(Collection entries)

────

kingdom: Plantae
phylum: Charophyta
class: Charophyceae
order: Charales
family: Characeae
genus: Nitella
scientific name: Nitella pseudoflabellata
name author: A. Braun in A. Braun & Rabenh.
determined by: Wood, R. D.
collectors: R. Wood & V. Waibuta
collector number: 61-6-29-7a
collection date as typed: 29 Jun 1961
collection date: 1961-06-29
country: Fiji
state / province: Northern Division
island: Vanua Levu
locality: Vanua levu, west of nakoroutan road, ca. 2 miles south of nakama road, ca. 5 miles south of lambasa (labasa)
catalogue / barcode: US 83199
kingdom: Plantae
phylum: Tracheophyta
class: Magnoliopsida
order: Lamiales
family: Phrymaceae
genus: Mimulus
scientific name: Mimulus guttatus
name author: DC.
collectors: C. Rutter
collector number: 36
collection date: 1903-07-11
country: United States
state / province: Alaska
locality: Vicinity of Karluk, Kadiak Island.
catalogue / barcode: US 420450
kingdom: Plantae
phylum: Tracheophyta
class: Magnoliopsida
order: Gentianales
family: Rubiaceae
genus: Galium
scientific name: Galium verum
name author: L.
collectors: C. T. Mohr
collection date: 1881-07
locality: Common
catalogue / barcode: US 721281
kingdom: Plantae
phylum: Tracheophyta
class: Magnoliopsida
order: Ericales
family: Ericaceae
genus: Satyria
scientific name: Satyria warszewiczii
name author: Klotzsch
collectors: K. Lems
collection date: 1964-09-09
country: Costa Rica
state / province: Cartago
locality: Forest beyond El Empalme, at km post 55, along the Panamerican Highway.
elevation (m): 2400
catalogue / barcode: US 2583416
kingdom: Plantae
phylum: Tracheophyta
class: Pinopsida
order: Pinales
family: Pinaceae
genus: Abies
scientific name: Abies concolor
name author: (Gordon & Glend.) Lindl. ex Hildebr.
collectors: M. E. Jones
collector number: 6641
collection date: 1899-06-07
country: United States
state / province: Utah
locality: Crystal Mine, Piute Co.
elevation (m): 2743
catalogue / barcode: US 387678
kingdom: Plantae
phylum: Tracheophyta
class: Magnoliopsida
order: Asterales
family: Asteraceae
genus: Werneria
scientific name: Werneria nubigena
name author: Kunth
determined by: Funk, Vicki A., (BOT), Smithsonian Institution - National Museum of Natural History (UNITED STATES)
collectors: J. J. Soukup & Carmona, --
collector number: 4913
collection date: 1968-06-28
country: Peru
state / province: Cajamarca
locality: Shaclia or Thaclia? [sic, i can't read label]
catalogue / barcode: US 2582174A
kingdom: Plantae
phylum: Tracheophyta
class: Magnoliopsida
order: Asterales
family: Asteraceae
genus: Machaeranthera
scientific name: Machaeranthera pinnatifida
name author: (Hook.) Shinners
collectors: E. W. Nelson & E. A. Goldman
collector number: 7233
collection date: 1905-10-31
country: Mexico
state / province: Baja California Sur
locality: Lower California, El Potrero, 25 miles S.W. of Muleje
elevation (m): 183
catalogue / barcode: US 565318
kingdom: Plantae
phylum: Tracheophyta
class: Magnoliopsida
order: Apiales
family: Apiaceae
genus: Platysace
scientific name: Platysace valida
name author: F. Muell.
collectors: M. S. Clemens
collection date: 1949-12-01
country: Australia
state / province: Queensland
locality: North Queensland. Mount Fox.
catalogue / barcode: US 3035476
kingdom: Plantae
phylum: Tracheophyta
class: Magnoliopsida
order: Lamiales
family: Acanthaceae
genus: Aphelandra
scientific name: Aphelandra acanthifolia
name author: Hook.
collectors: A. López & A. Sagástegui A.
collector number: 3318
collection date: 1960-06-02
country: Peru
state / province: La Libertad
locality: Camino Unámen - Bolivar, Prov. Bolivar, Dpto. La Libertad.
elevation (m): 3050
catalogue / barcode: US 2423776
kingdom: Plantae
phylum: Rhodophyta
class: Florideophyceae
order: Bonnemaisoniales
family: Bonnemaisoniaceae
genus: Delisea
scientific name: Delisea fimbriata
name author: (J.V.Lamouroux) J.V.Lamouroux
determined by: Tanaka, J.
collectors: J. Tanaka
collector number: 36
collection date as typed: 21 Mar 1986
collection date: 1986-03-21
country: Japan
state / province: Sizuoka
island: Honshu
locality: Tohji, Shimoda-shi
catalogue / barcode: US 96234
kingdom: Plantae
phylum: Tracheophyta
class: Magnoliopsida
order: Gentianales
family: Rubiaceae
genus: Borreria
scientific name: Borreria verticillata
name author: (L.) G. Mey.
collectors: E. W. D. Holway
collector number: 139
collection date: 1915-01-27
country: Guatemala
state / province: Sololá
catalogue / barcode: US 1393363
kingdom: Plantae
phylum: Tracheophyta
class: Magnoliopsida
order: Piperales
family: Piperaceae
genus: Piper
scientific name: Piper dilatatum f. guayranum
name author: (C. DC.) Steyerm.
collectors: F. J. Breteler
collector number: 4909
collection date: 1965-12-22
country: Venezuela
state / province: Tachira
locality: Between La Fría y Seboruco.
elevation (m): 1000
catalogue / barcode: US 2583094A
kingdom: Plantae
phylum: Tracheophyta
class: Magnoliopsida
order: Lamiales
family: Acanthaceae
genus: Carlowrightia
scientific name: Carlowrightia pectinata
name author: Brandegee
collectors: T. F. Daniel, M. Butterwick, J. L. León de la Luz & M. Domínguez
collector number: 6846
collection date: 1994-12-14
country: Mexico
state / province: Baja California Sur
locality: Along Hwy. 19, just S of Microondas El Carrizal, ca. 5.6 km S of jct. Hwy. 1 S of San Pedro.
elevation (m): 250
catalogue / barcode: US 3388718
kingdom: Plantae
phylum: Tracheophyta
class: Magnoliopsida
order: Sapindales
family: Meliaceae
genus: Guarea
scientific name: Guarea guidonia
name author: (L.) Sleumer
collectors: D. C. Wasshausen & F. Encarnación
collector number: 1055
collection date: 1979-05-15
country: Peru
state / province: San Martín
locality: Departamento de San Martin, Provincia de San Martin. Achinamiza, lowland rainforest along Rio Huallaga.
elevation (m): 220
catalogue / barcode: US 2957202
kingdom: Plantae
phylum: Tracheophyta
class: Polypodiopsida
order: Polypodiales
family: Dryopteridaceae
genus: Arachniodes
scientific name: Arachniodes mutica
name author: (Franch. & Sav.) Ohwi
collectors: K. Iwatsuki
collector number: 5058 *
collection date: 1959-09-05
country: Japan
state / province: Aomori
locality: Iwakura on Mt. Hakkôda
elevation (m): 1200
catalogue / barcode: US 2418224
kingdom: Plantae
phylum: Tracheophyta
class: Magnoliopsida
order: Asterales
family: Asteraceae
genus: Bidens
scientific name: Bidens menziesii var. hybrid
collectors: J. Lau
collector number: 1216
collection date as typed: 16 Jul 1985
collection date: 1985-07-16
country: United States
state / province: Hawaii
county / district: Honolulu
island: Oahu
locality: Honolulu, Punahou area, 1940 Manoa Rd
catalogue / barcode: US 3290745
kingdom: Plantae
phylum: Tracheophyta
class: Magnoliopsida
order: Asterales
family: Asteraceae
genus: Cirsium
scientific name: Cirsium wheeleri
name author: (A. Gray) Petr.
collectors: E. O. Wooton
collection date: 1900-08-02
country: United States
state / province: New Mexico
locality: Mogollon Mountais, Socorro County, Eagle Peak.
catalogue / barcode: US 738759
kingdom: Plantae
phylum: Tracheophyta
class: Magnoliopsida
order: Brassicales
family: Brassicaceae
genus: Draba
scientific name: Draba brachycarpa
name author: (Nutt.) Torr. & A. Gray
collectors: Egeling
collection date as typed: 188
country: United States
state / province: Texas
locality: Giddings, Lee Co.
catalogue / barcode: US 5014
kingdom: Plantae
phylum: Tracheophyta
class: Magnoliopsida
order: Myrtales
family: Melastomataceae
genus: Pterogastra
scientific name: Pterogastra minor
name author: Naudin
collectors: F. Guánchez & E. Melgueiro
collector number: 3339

────

§ **Directive**
Count the lines in the records above that contain the word "determined". Reply with the number alone.

§ **Written answer**
3